Access to Some Quake-Hit Areas Still Difficult in Japan; SDF Landing Craft Used to Get Heavy Equipment Ashore

The Yomiuri Shimbun
A pair of LCACs (landing craft air cushion) of the Maritime Self-Defense Force are seen near the coast of Wajima, Ishikawa Prefecture, at 10:02 a.m. Thursday.

KANAZAWA — The survival rate of people trapped after an earthquake is said to drop significantly after the first 72 hours. In the aftermath of the Jan. 1 Noto Peninsula Earthquake, that point was reached on Thursday afternoon.

The earthquake, which registered a maximum seismic intensity of 7 on the Japanese scale, was larger than the Ishikawa prefectural government had anticipated, and it brought devastation to a wide area. The search for missing persons has not been easy. Major roads have been severed and the communications environment has been disrupted, making it difficult to respond to the disaster.

Race against time

About 15 members of a rescue team dispatched from Kyoto Prefecture were engaged in rescue operations at a collapsed house where an elderly woman lived alone Thursday afternoon in the Kasugano coastal district of Horyumachi in Suzu, Ishikawa Prefecture.
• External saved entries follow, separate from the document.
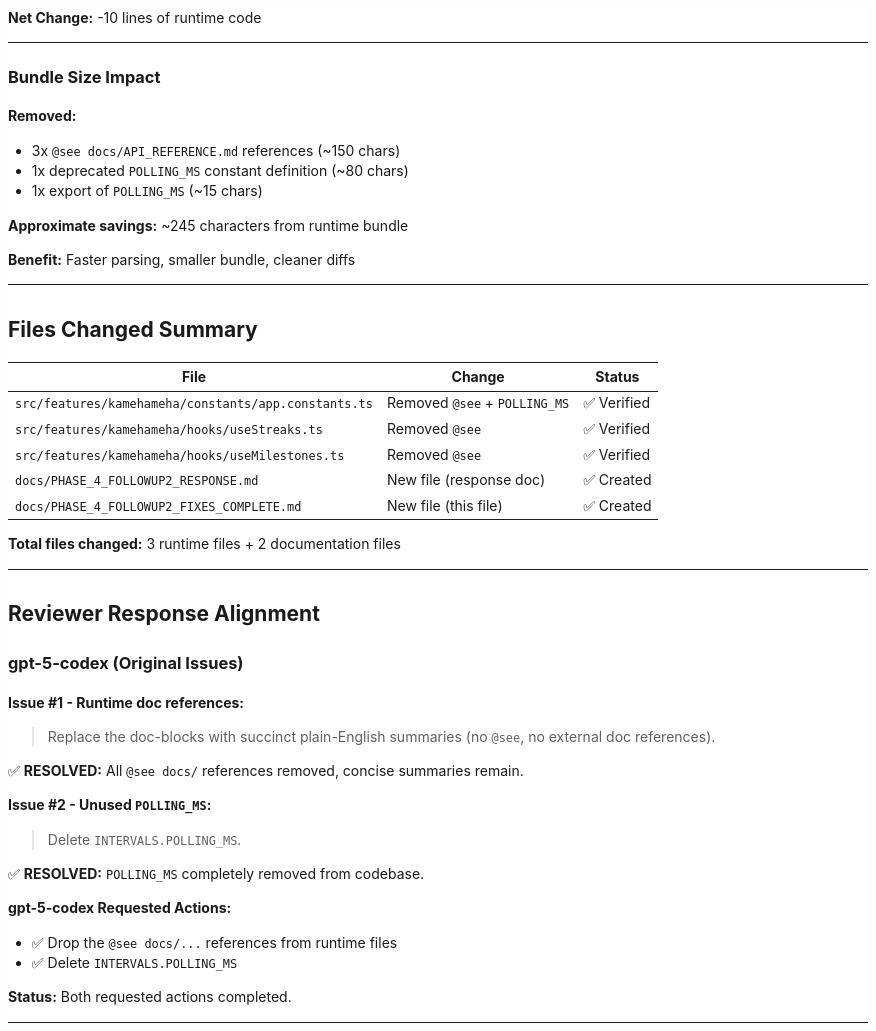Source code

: **Net Change:** -10 lines of runtime code

---

### Bundle Size Impact

**Removed:**
- 3x `@see docs/API_REFERENCE.md` references (~150 chars)
- 1x deprecated `POLLING_MS` constant definition (~80 chars)
- 1x export of `POLLING_MS` (~15 chars)

**Approximate savings:** ~245 characters from runtime bundle

**Benefit:** Faster parsing, smaller bundle, cleaner diffs

---

## Files Changed Summary

| File | Change | Status |
|------|--------|--------|
| `src/features/kamehameha/constants/app.constants.ts` | Removed `@see` + `POLLING_MS` | ✅ Verified |
| `src/features/kamehameha/hooks/useStreaks.ts` | Removed `@see` | ✅ Verified |
| `src/features/kamehameha/hooks/useMilestones.ts` | Removed `@see` | ✅ Verified |
| `docs/PHASE_4_FOLLOWUP2_RESPONSE.md` | New file (response doc) | ✅ Created |
| `docs/PHASE_4_FOLLOWUP2_FIXES_COMPLETE.md` | New file (this file) | ✅ Created |

**Total files changed:** 3 runtime files + 2 documentation files

---

## Reviewer Response Alignment

### gpt-5-codex (Original Issues)

**Issue #1 - Runtime doc references:**
> Replace the doc-blocks with succinct plain-English summaries (no `@see`, no external doc references).

✅ **RESOLVED:** All `@see docs/` references removed, concise summaries remain.

**Issue #2 - Unused `POLLING_MS`:**
> Delete `INTERVALS.POLLING_MS`.

✅ **RESOLVED:** `POLLING_MS` completely removed from codebase.

**gpt-5-codex Requested Actions:**
- ✅ Drop the `@see docs/...` references from runtime files
- ✅ Delete `INTERVALS.POLLING_MS`

**Status:** Both requested actions completed.

---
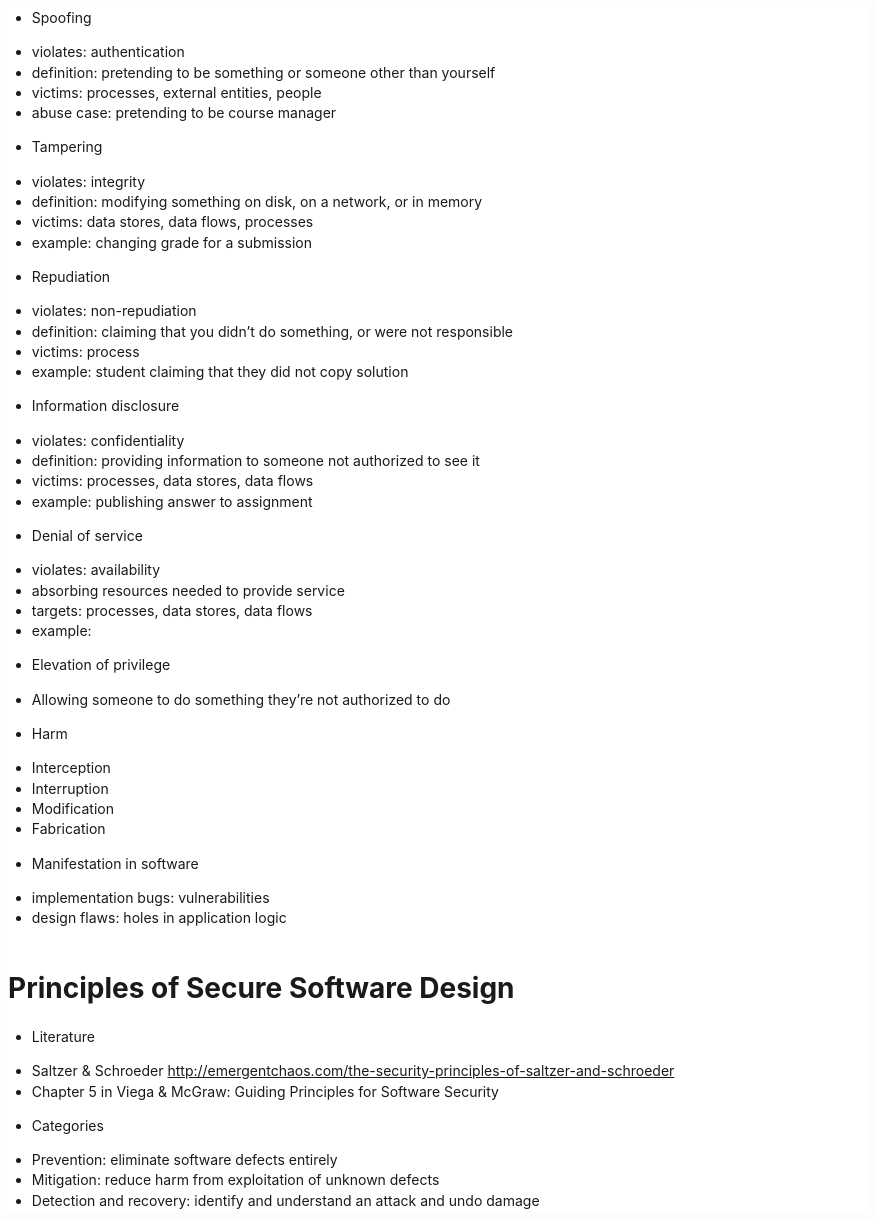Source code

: * Spoofing
- violates: authentication
- definition: pretending to be something or someone other than yourself
- victims: processes, external entities, people
- abuse case: pretending to be course manager

* Tampering
- violates: integrity
- definition: modifying something on disk, on a network, or in memory
- victims: data stores, data flows, processes
- example: changing grade for a submission

* Repudiation
- violates: non-repudiation
- definition: claiming that you didn’t do something, or were not responsible
- victims: process
- example: student claiming that they did not copy solution

* Information disclosure
- violates: confidentiality
- definition: providing information to someone not authorized to see it
- victims: processes, data stores, data flows
- example: publishing answer to assignment

* Denial of service
- violates: availability
- absorbing resources needed to provide service
- targets: processes, data stores, data flows
- example: 

* Elevation of privilege 
- Allowing someone to do something they’re not authorized to do


* Harm
- Interception
- Interruption
- Modification
- Fabrication

* Manifestation in software
- implementation bugs: vulnerabilities 
- design flaws: holes in application logic

# Principles of Secure Software Design

* Literature
- Saltzer & Schroeder
http://emergentchaos.com/the-security-principles-of-saltzer-and-schroeder
- Chapter 5 in Viega & McGraw: Guiding Principles for Software Security

* Categories
- Prevention: eliminate software defects entirely
- Mitigation: reduce harm from exploitation of unknown defects
- Detection and recovery: identify and understand an attack and undo damage
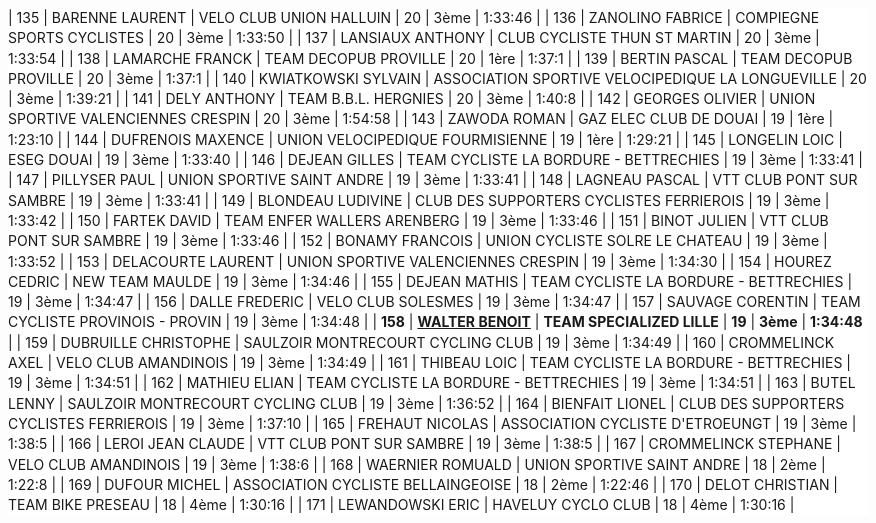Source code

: | 135 | BARENNE LAURENT | VELO CLUB UNION HALLUIN | 20 | 3ème | 1:33:46 | 
| 136 | ZANOLINO FABRICE | COMPIEGNE SPORTS CYCLISTES | 20 | 3ème | 1:33:50 | 
| 137 | LANSIAUX ANTHONY | CLUB CYCLISTE THUN ST MARTIN | 20 | 3ème | 1:33:54 | 
| 138 | LAMARCHE FRANCK | TEAM DECOPUB PROVILLE | 20 | 1ère | 1:37:1 | 
| 139 | BERTIN PASCAL | TEAM DECOPUB PROVILLE | 20 | 3ème | 1:37:1 | 
| 140 | KWIATKOWSKI SYLVAIN | ASSOCIATION SPORTIVE VELOCIPEDIQUE LA LONGUEVILLE | 20 | 3ème | 1:39:21 | 
| 141 | DELY ANTHONY | TEAM B.B.L. HERGNIES | 20 | 3ème | 1:40:8 | 
| 142 | GEORGES OLIVIER | UNION SPORTIVE VALENCIENNES CRESPIN | 20 | 3ème | 1:54:58 | 
| 143 | ZAWODA ROMAN | GAZ ELEC CLUB DE DOUAI | 19 | 1ère | 1:23:10 | 
| 144 | DUFRENOIS MAXENCE | UNION VELOCIPEDIQUE FOURMISIENNE | 19 | 1ère | 1:29:21 | 
| 145 | LONGELIN LOIC | ESEG DOUAI | 19 | 3ème | 1:33:40 | 
| 146 | DEJEAN GILLES | TEAM CYCLISTE LA BORDURE - BETTRECHIES | 19 | 3ème | 1:33:41 | 
| 147 | PILLYSER PAUL | UNION SPORTIVE SAINT ANDRE | 19 | 3ème | 1:33:41 | 
| 148 | LAGNEAU PASCAL | VTT  CLUB PONT SUR SAMBRE | 19 | 3ème | 1:33:41 | 
| 149 | BLONDEAU LUDIVINE | CLUB DES SUPPORTERS CYCLISTES FERRIEROIS | 19 | 3ème | 1:33:42 | 
| 150 | FARTEK DAVID | TEAM ENFER WALLERS ARENBERG | 19 | 3ème | 1:33:46 | 
| 151 | BINOT JULIEN | VTT  CLUB PONT SUR SAMBRE | 19 | 3ème | 1:33:46 | 
| 152 | BONAMY FRANCOIS | UNION CYCLISTE SOLRE LE CHATEAU | 19 | 3ème | 1:33:52 | 
| 153 | DELACOURTE LAURENT | UNION SPORTIVE VALENCIENNES CRESPIN | 19 | 3ème | 1:34:30 | 
| 154 | HOUREZ CEDRIC | NEW TEAM MAULDE | 19 | 3ème | 1:34:46 | 
| 155 | DEJEAN MATHIS | TEAM CYCLISTE LA BORDURE - BETTRECHIES | 19 | 3ème | 1:34:47 | 
| 156 | DALLE FREDERIC | VELO CLUB SOLESMES | 19 | 3ème | 1:34:47 | 
| 157 | SAUVAGE CORENTIN | TEAM CYCLISTE PROVINOIS - PROVIN | 19 | 3ème | 1:34:48 | 
| **158** | **[WALTER BENOIT](https://teamspecializedlille.cc/coureurs/walterbenoit)** | **TEAM SPECIALIZED LILLE** | **19** | **3ème** | **1:34:48** | 
| 159 | DUBRUILLE CHRISTOPHE | SAULZOIR MONTRECOURT CYCLING CLUB | 19 | 3ème | 1:34:49 | 
| 160 | CROMMELINCK AXEL | VELO CLUB AMANDINOIS | 19 | 3ème | 1:34:49 | 
| 161 | THIBEAU LOIC | TEAM CYCLISTE LA BORDURE - BETTRECHIES | 19 | 3ème | 1:34:51 | 
| 162 | MATHIEU ELIAN | TEAM CYCLISTE LA BORDURE - BETTRECHIES | 19 | 3ème | 1:34:51 | 
| 163 | BUTEL LENNY | SAULZOIR MONTRECOURT CYCLING CLUB | 19 | 3ème | 1:36:52 | 
| 164 | BIENFAIT LIONEL | CLUB DES SUPPORTERS CYCLISTES FERRIEROIS | 19 | 3ème | 1:37:10 | 
| 165 | FREHAUT NICOLAS | ASSOCIATION CYCLISTE D'ETROEUNGT | 19 | 3ème | 1:38:5 | 
| 166 | LEROI JEAN CLAUDE | VTT  CLUB PONT SUR SAMBRE | 19 | 3ème | 1:38:5 | 
| 167 | CROMMELINCK STEPHANE | VELO CLUB AMANDINOIS | 19 | 3ème | 1:38:6 | 
| 168 | WAERNIER ROMUALD | UNION SPORTIVE SAINT ANDRE | 18 | 2ème | 1:22:8 | 
| 169 | DUFOUR MICHEL | ASSOCIATION CYCLISTE BELLAINGEOISE | 18 | 2ème | 1:22:46 | 
| 170 | DELOT CHRISTIAN | TEAM BIKE PRESEAU | 18 | 4ème | 1:30:16 | 
| 171 | LEWANDOWSKI ERIC | HAVELUY CYCLO CLUB | 18 | 4ème | 1:30:16 |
Since other collapsed houses blocked roads around the house, it was difficult to bring heavy machinery there. Amid aftershocks, the rescue workers continued their efforts with electrical saws, shovels and other tools, shouting: “Rescue is here! Is there anybody in there?” They found an unconscious woman at around 5:30 p.m. and pulled her out of the house.

A fire department official from Kyoto Prefecture who led the rescue operation said they had arrived at the district about a day after the earthquake. “Given the 72-hour window for saving lives, a late arrival would make things worse,” the official said.

‘Cannot contact’

Roads and communication networks in areas affected by the earthquake remain in bad condition.

According to the Land, Infrastructure, Transport and Tourism Ministry, the Ishikawa prefectural government and others, landslides, cave-ins and other damage occurred in at least 25 locations on National Highway Route 249, the main arterial road on the Noto Peninsula. As of Thursday, only one road was passable to the center of Suzu, along with one other road to the center of Wajima.

Five municipalities on the peninsula were seriously affected by the earthquake, with more than 700 residents isolated in a total of 30 districts.

It was Thursday afternoon, about 70 hours after the earthquake, when emergency repairs of roads leading to Wajima and Suzu were completed and large vehicles were able to use the roads.

“Both mobile and landline networks have been disrupted and roads were severed. We cannot contact some communities at all,” Wajima Mayor Shigeru Sakaguchi said at a meeting of the prefectural government’s disaster response headquarters Thursday morning at the prefectural government building.

“We still do not fully understand how many people are missing or unaccounted for,” he said.

Landing heavy machinery

The Ishikawa prefectural government released names and other information about people whose whereabouts were unknown at about 11 p.m. Wednesday for the first time. The prefecture has its own rule under which it should release such information about 48 hours after the occurrence of a disaster. However, the information was actually released about 55 hours after the earthquake. Nine people were found to be safe after the release, meaning that rescuers might have made some unnecessary searches.

Ishikawa Gov. Hiroshi Hase said Thursday, “I sincerely apologize for the delay, [which occurred] because municipal officials in Wajima and Suzu are also affected by the earthquake and communication services have been disrupted.”

The Self-Defense Forces used the Maritime Self-Defense Force’s transport ship Osumi, along with LCAC (landing craft air cushion) vessels to land heavy machinery such as hydraulic shovels and bulldozers on the Okawahama coast of Wajima on Thursday. The machinery was to be used to remove debris blocking roads and rescue people under collapsed houses, among other operations.

Along with rescue operations, the SDF will have its members visit disaster-hit locations and evacuation shelters to listen to people affected by the disaster, aiming to offer the victims better support.